Après sept ans de calme, quel genre de tempête peut-on espérer ? Celle qui arrive sans vacarme, un éclair lointain et silencieux qui s’achève en tord-boyaux céleste. Sept ans de réflexion, voilà ce qu’il a fallu à James Holden pour justifier une absence sans lui donner tort. Les avis de disparition ont eu le temps de jaunir mais ça en valait la peine : The Inheritors est la boite noire d’un dramaturge de la techno et d’un homme au raffinement (trop) rare pour la discipline.
Nous l’avions quitté en botaniste de la techno avec The Idiot Are Winning, en 2006, qui, avec le Drowning In A Sea Of Love de Nathan Fake, avait gravé dans le marbre (et quel marbre) le son de Border Community. Un son organique et luxuriant que d’aucuns qualifieront de « tech-prog cheloue » (pourquoi pas) et qui vaudra à Border Community le surnom de Green Party of techno (sous-titre : le parti écolo de la techno). C’est à dire que lui comme Abott ou Fake produisaient de la techno tels des paysagistes, du jardin à l’anglaise en soundscapes sauvages mais maitrisés dans lesquels le chaland aime à flâner à l’ombre des jeunes beats en fleur. Jusqu’à ce que (généralement) cette nature le dévore. La famille Border Community partageait ce même faciès hors-du-commun jusqu’à ce que ce le prog devienne une prison et qu’Holden opte pour le ravalement de façade.
Aujourd’hui si vous parlez de prog à James Holden, son visage se tordra et vous remarquerez clairement dans son regard qu’il entend à nouveau les portes de sa geôle se refermer. Surtout qu’avec The Inheritors, il faut avoir une imagination de fanatique tordu pour radoter autour du prog. D’une richesse à lui imposer l’ISF, The Inheritors n’est plus au stade où il fait trembler les murs, il les abat. Pas (plus) seulement producteur, Holden deviendrait même scénariste de ce deuxième album et par la même occasion un des grands dramaturges de la techno. Inspiré d’un roman d’anticipation de William Golding où il est question de la disparition des derniers Neandertals (tout un symbole), Holden a adapté l’engin en une Walkyrie qui possède son auditeur puis lâche sa ferveur comme des chiens de garde sur un intrus.

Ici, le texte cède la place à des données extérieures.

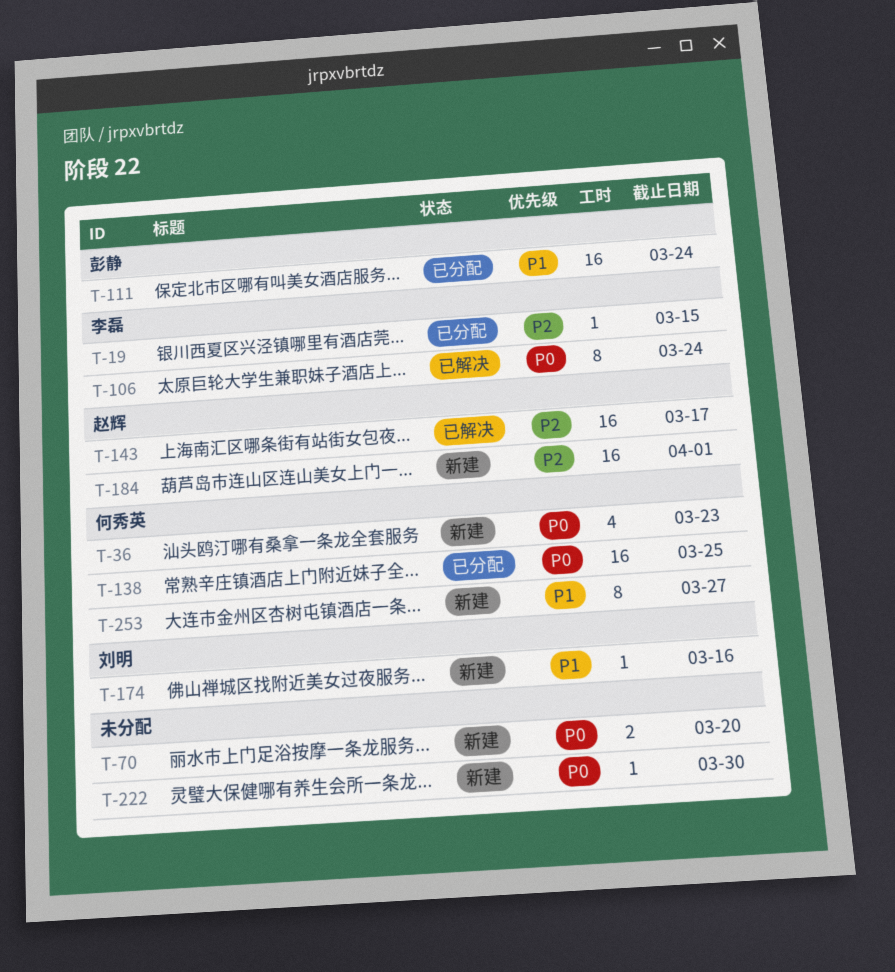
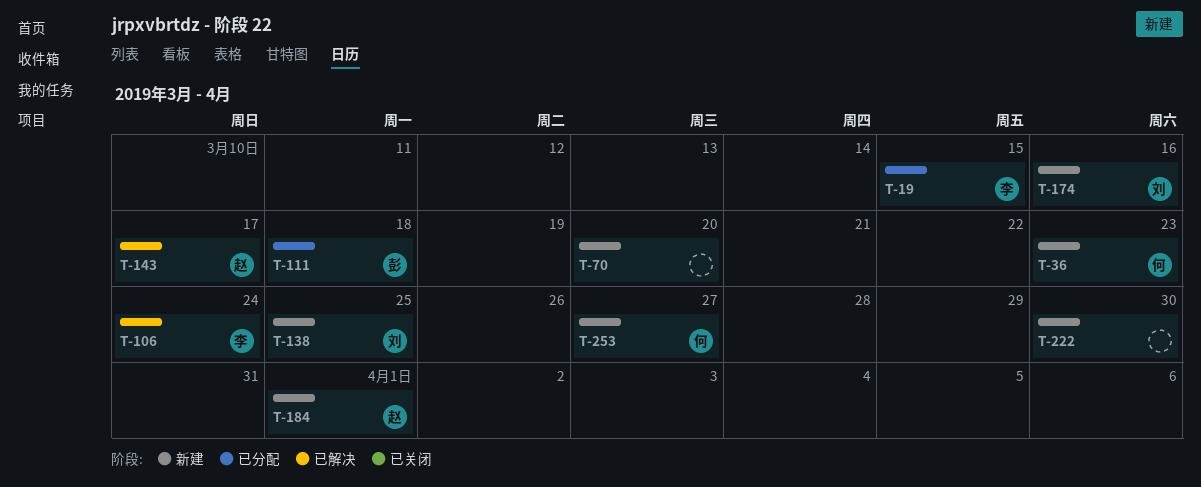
T-111, due: Mar 24 -> Mar 18
T-138, status: 已分配 -> 新建
T-138, owner: 何秀英 -> 刘明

De la techno à regarder, The Inheritors n’est pas la Pierre de Rosette du genre. Mais s’il est généralement usage pour le producteur techno de penser ses projets longs comme de grands tissus inséminés d’ambient (Silent Servant, Sandwell District, Polar Inertia…), logique héritage de l’époque Basic Channel, Holden, lui, a opté pour le narratif en insérant du mythe et de la tradition. Il y a dans The Inheritors du folklore celtique proche du céilidh, du rite païen (l’époustouflant The Caterpillar’s Intervention où le solo de saxo de Jaumet est hystérique à craquer sa camisole) ou encore du rituel funéraire comme dans Sky Burial où l’on croirait inhumer un marin des cieux disparu dans les astres. Finalement The Inheritors est hanté par une mythologie reconstituée et irriguée par celle de la Grande-Bretagne. Mais la sève de ce nouvel Holden vient de James le shaman analogique. Ici, c’est tout son amour du rock prog, de l’époque synthétique et acousmatique Française des 70’s (comme Heldon, groupe français des 70’s curieusement anagramme du patronyme de James), voire du kraut allemand type NEU, qui est placé sur l’autel de ce deuxième LP.
Il est coutume de dire que l’on apprécie quelqu’un pour ses qualités mais qu’on l’aime pour ses défauts. C’est ce qui participe grandement à l’amour que l’on peut porter à The Inheritors. Holden a voulu infuser de l’erreur, de l’humain dans un genre où ordinairement la machine ne lui laisse aucune place. Ainsi, après la première phase de composition, James a élaboré un software pour déstabiliser toutes ses fréquences, le forçant à tenir la barre en rejouant ses titres. C’est d’ici que provient le sentiment d’avoir en The Inheritors l’esquif dans la tempête ET la tempête, l’album conjuguant le frêle et la force qui l’emporte.
Holden reste une valeur refuge avec le temps puisque que la seule chose immuable chez lui est le fait d’être en mouvement perpétuel. Qu’Holden prenne à nouveau dix ans si ça lui chante, tant qu’il pond à nouveau un album de cette envergure.